We are very much willing to welcome any kind of contribution whether it is bug report, bug fixes, contributions to the 
existing codebase or improving the documentation. 

### Where to start ? 
Please look at the [Github issues tab](https://github.com/py4ai/py4ai-core/issues) to start working on open 
issues 

### Contributing to py4ai-core 
Please make sure the general guidelines for contributing to the code base are respected
1. [Fork](https://docs.github.com/en/get-started/quickstart/contributing-to-projects) the py4ai-core repository. 

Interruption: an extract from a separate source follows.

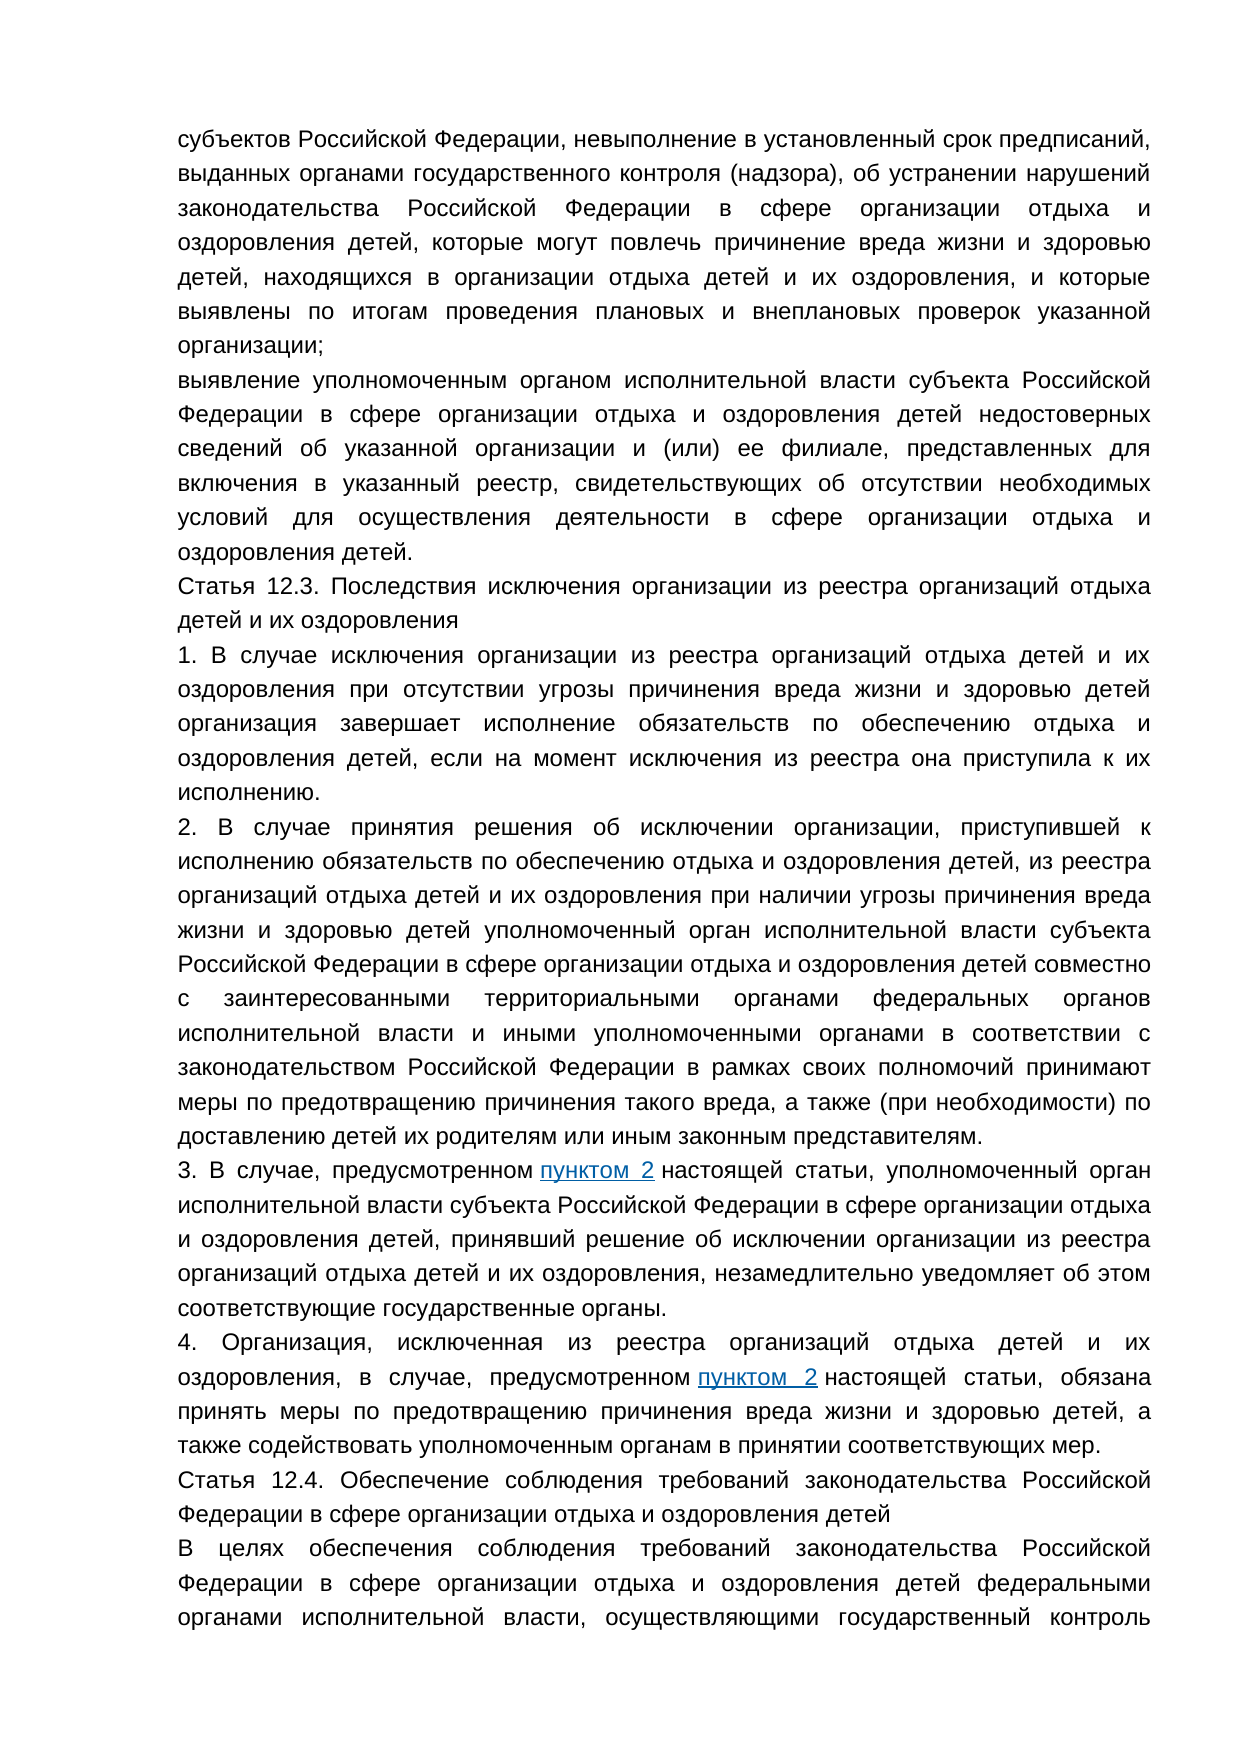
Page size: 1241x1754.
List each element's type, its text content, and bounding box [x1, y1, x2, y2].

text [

2. Create/choose an issue to work on in the [Github issues page](https://github.com/py4ai/py4ai-core/issues). 
3. [Create a new branch](https://docs.github.com/en/get-started/quickstart/github-flow) to work on the issue. 
4. Commit your changes and run the tests to make sure the changes do not break any test. 
5. Open a Pull Request on Github referencing the issue.
6. Once the PR is approved, the maintainers will merge it on the main branch.